Se despertó varias horas, tres cuartos de botella de whisky y dos cerillas más tarde. Estaba totalmente desorientado y le dolía la cabeza como si los huesecillos del interior de su cráneo se clavaran en sus meninges. Estaba totalmente oscuro y la desorientación se apoderó de Roberto. No sabía donde estaba pero sabía que había dormido en el suelo, porque tenía el cuerpo entumecido por la dureza del firme. Movió los brazos en busca de algún tipo de información que le despejara el embotamiento y tras unos segundos de frenesí articulatorio paró en seco. Toda la información volvió súbitamente, como un flechazo de recuerdos que acababa de clavarse en su cabeza. Ahora lo recordaba todo. Roberto se echó las manos a la cabeza y maldijo por un instante.
La pequeña rendija por la que no entraba ni la más de las ligeras hileras de luz le indicaba que era de noche, pero ¿qué hora? No tenía ni idea. Cuando entró en su refugio el tiempo que quedaba de luz solar se podía contar por minutos. No eran más de las cinco y media pero en esa época del año a las seis podía ser totalmente de noche. Luego pensó que algún objeto podría haber caído delante negándole la oportunidad de discriminar entre la noche o el día. “A veces, Roberto, piensas demasiado” se dijo para sus adentros. Su propio comentario le sobresaltó un poco. Se repuso.
Aquella ventana no había sido siempre así. No se la podía considerar ventana, era más bien un ínfimo marco con un cristal opaco que proveía de luz esos trasteros. Como éstos eran subterráneos, desde dentro las ventanitas quedaban a una altura poco menor del metro ochenta respecto al suelo del propio cuarto. Durante años el cristal opaco permaneció ahí, sin embargo, hacía alrededor de dos años, alguien consiguió reptar por una de estas ventanas rompiendo el cristal y apropiándose así de los bienes de otro. Todos los vecinos se sorprendieron por lo maleable que debía ser el cuerpo de aquel ladronzuelo para introducirse por tan minúsculo orificio, así que gran cantidad de ellos decidieron tapiar de alguna manera aquel punto débil. Por si el reptiliano ladronzuelo volvía a intentarlo. Los dueños de la casa que posteriormente Roberto alquilaría lo hicieron a la vieja usanza: con un tablón de madera y clavos. Por supuesto que Roberto no conocía esta historia, él simplemente estaba tranquilo de que aquella ventana estuviera bien tapiada, aislándolo del resto del mundo por esos momentos y evitando ser descubierto pese a la opacidad del cristal. Así se sentía más seguro en su pequeño reino, lleno de bártulos innecesarios.

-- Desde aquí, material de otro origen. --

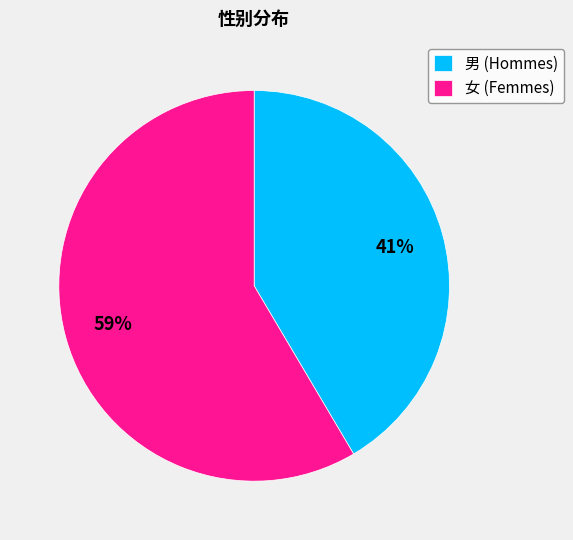

To the nearest percent, what is the average slice percentage?

50%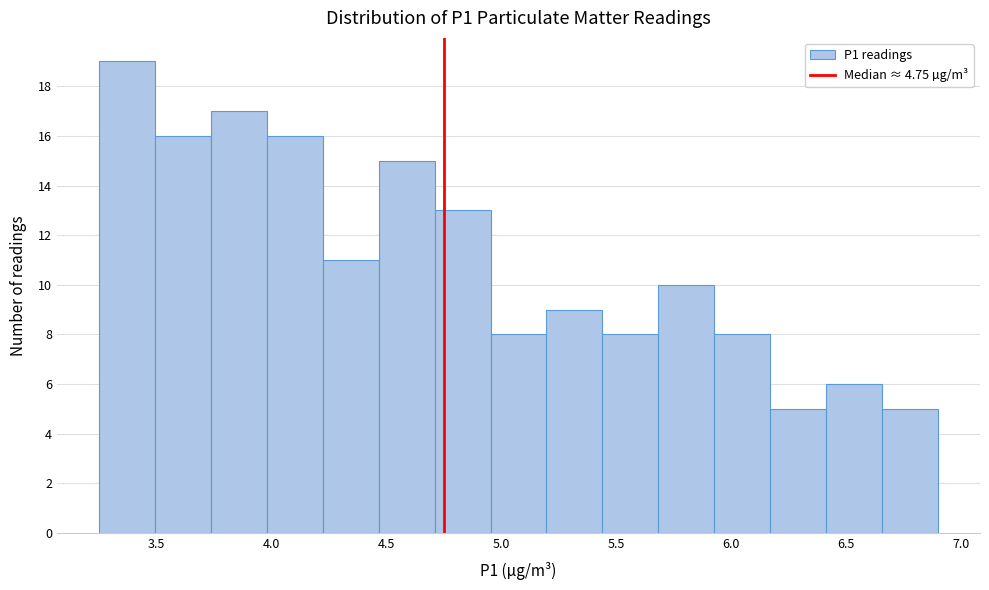

Over which range of the x-axis is the bar tallest?

3.25 to 3.50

Desechó la idea de que algo estuviera interponiéndose entre la luz y la pequeña rendija por la que debiera entrar, se tranquilizó pese a la jaqueca e intentó volver a dormir. Debía de ser tarde, así que pensó que dormir era lo mejor que podría hacer en esos momentos. Notaba el estomago vacío, pero le ardía del whisky que había ingerido antes de dormirse, así que intentó quitarse todos esos pensamientos de su cabeza. Lo intentó con todas sus ganas y finalmente lo consiguió. El hambre y el dolor de cabeza dieron paso al entumecimiento de sus miembros. Se tumbó acurrucado sobre su lado derecho, pero notaba como su hombro sufría contra el suelo, también su cadera. Giró hacia la izquierda adoptando la misma postura pero a los cinco minutos estaba en la misma situación que antes. Le dolían los huesos como si lo hubieran apaleado. Dio varias vueltas en el suelo, se quitó el jersey y lo usó de almohada, abrió una caja en la que creía que había ropa y la esparció por el suelo, se volvió a poner el jersey ya que tenía frío y se tumbó en el suelo, no sin antes esparcir bien la ropa. Había tenido suerte, varias toallas sirvieron para crear una esterilla y el resto de prendas le sirvieron de cojín y para tapar su cuerpo del frío. Ahora notaba que estaba en una “suite”. Seguía cansado y notó que no le costaría volver a dormir ahora, que había conseguido que sus huesos no chocaran directamente contra el suelo. La noche seguía tranquila, ningún ruido molestaba fuera del cuarto trastero. Adentro, solo se escuchaba la respiración de Roberto, que estaba empezando a quedar profundamente dormido. “Descansa Roberto, te lo has ganado” y Roberto, con un ligero hilo de baba cayendo por su boca en dirección a las toallas, movió la cabeza asintiendo de forma totalmente involuntaria.